START The input

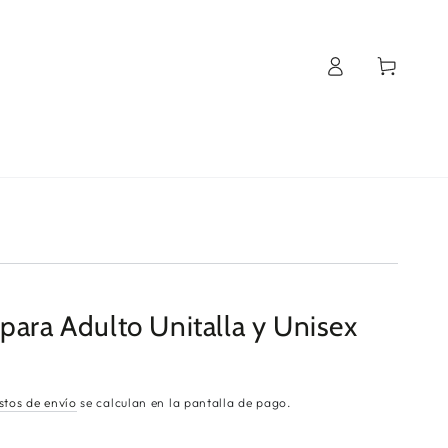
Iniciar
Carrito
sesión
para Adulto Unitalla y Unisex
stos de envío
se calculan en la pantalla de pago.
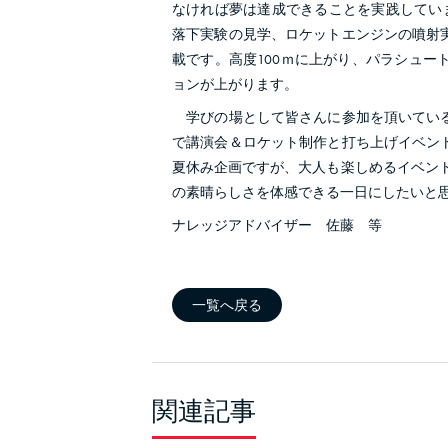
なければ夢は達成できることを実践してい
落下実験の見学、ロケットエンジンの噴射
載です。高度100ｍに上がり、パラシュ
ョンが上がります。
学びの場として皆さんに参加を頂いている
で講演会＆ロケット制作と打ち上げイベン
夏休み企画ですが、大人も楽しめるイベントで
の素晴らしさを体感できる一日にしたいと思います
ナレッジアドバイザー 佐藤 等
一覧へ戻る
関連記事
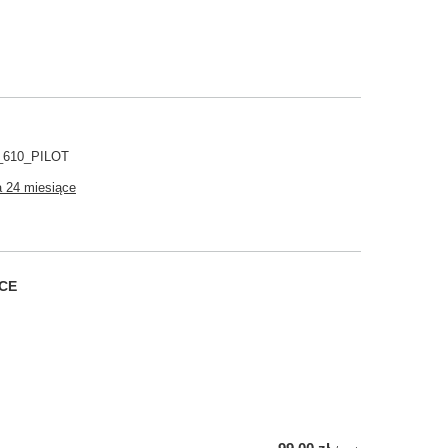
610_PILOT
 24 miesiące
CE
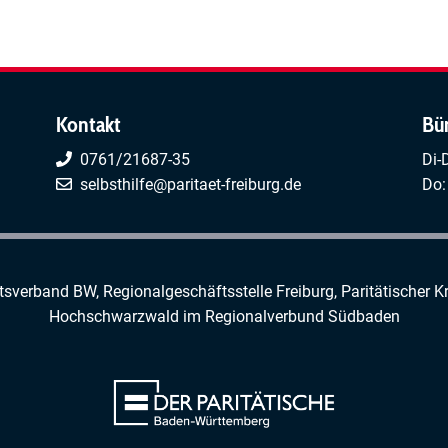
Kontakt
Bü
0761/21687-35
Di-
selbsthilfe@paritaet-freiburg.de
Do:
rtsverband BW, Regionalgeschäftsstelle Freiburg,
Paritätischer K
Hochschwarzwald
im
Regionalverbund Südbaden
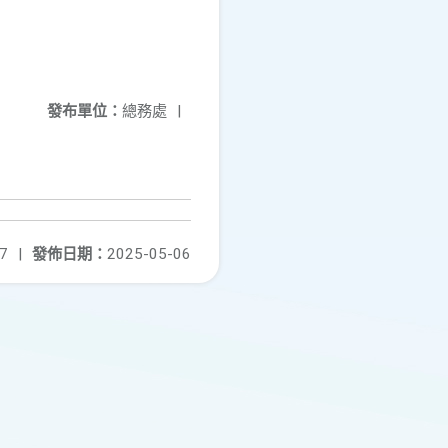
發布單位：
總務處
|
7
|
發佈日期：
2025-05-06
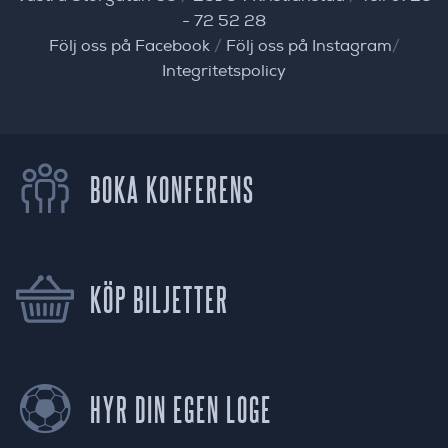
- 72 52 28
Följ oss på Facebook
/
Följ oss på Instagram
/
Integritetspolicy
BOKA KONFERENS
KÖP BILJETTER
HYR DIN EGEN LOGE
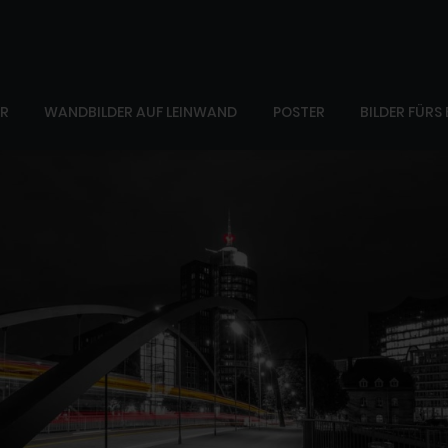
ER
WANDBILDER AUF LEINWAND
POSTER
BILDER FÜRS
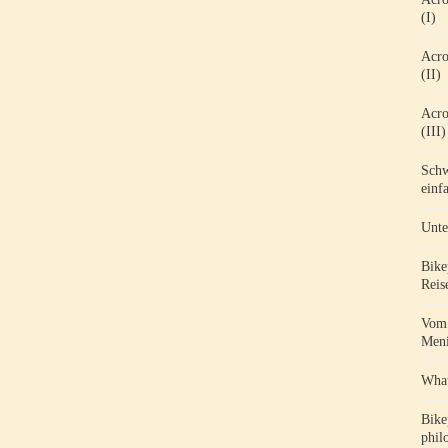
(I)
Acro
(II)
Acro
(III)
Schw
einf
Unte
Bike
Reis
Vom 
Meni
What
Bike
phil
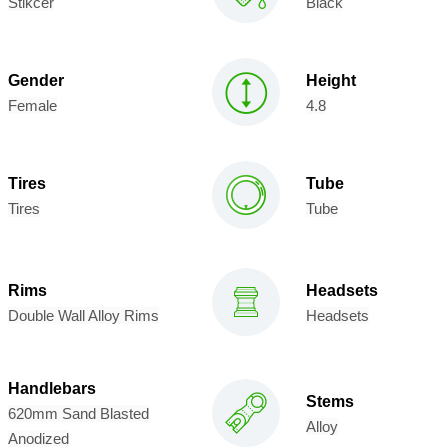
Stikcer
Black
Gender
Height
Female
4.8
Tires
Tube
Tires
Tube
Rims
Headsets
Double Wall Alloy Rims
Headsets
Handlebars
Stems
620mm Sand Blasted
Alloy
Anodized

END The input
START The input

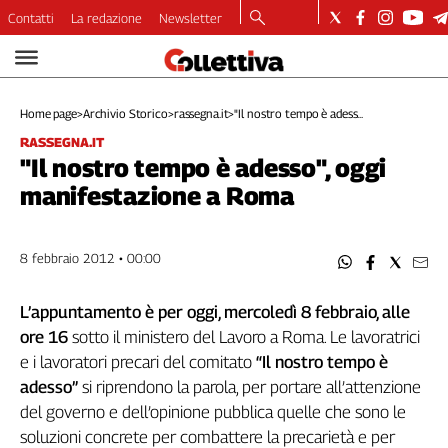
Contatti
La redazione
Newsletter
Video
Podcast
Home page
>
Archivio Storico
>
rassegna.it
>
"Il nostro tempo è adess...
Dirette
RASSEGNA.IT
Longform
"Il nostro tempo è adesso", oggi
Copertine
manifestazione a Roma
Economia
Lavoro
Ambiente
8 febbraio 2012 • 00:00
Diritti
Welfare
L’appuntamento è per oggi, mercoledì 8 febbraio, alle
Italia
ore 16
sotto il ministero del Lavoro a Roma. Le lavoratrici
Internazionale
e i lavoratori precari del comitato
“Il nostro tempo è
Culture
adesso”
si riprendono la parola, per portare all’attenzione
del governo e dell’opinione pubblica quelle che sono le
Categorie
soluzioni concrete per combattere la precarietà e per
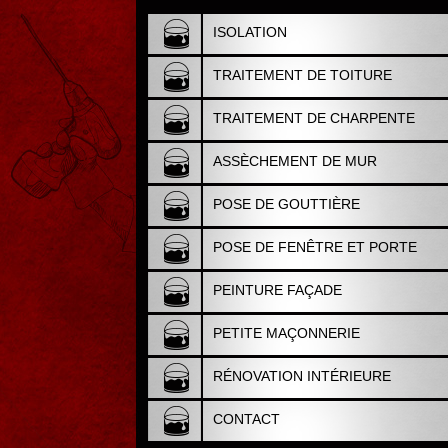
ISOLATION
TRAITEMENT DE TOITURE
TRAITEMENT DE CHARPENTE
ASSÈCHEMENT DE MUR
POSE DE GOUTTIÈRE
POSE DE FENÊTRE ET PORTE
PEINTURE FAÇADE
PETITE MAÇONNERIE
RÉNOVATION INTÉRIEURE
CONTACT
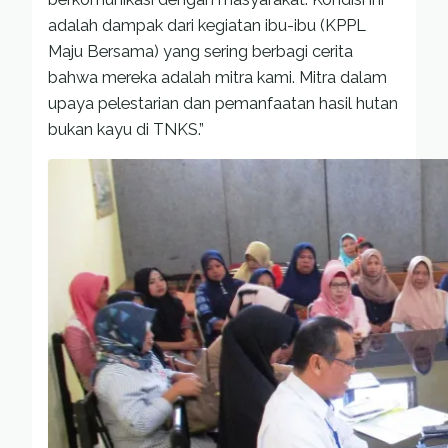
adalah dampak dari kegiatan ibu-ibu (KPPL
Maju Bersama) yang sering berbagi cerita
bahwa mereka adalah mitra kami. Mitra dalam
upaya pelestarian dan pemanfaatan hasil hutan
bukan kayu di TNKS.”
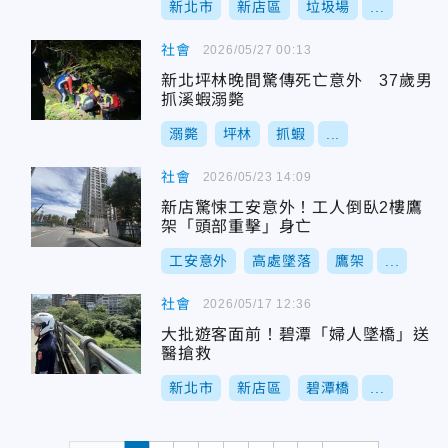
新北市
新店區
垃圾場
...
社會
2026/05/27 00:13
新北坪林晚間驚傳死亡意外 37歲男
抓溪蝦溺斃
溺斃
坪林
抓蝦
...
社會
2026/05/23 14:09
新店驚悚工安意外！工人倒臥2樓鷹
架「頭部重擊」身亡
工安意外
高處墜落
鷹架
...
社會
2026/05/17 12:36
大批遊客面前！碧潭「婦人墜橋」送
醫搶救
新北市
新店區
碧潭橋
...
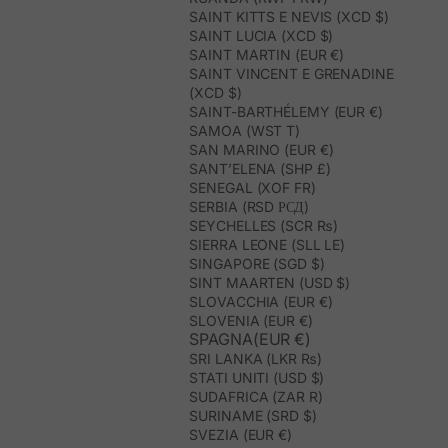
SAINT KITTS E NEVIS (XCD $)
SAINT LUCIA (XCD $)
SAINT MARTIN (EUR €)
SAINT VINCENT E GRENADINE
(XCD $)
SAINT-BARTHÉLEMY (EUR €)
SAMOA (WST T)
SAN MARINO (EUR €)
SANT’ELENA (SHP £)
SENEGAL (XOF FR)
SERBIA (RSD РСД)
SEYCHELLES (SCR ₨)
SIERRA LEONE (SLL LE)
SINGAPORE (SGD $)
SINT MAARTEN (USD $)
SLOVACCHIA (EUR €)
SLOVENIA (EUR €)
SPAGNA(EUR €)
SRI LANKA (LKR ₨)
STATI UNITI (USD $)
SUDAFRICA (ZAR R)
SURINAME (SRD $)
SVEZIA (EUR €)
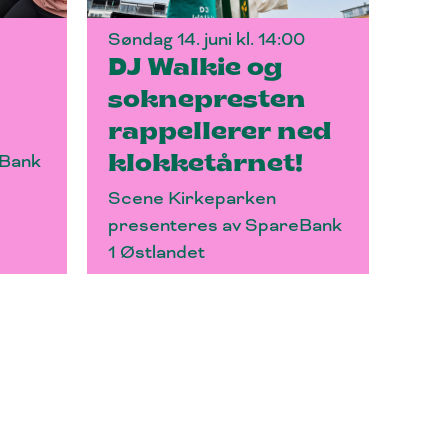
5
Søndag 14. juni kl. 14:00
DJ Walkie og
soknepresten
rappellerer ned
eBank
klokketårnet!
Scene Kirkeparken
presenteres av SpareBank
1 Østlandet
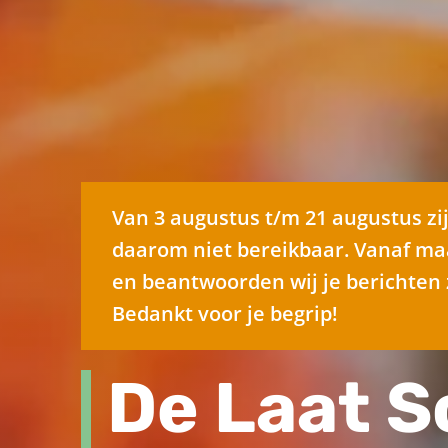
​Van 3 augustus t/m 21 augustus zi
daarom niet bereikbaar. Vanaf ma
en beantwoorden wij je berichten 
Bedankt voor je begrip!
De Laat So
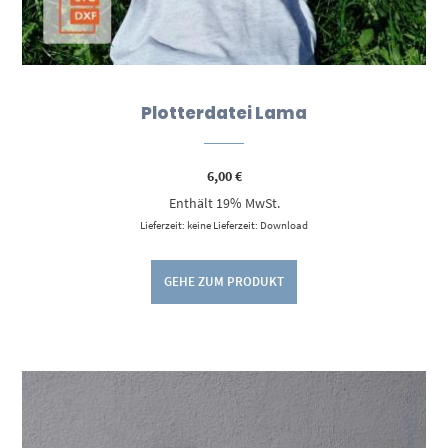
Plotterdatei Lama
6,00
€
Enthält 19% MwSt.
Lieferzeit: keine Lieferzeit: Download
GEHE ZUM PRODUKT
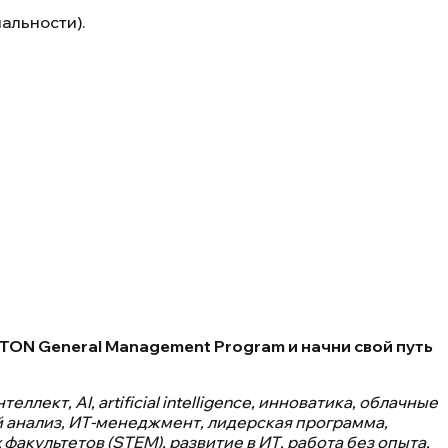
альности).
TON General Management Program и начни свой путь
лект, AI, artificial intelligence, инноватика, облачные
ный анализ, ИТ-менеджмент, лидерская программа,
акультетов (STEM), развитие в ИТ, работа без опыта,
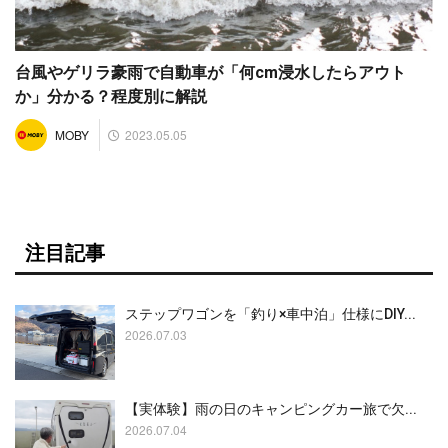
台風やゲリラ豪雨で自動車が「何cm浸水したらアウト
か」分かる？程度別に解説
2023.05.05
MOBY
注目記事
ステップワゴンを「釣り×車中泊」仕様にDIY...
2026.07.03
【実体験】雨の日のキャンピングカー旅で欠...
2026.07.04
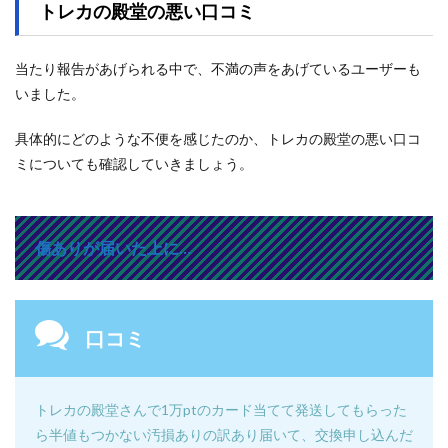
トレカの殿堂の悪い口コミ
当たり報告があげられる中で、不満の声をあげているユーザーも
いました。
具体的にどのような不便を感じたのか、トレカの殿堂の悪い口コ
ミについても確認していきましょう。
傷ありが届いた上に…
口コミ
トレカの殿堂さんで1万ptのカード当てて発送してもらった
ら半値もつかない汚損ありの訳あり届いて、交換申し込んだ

END The input

Exercise description ::
Copy out, line for line, everything from the line containing "21 augustus zi" down to the line containing "акультетов (STEM), развитие", with both of those lines included. Leave the pictures out.

Expected answer ::
​Van 3 augustus t/m 21 augustus zi
daarom niet bereikbaar. Vanaf ma
en beantwoorden wij je berichten 
Bedankt voor je begrip!
De Laat So
Plotterdatei Lama
6,00
€
Enthält 19% MwSt.
Lieferzeit: keine Lieferzeit: Download
GEHE ZUM PRODUKT
альности).
TON General Management Program и начни свой путь
лект, AI, artificial intelligence, инноватика, облачные
ный анализ, ИТ-менеджмент, лидерская программа,
акультетов (STEM), развитие в ИТ, работа без опыта,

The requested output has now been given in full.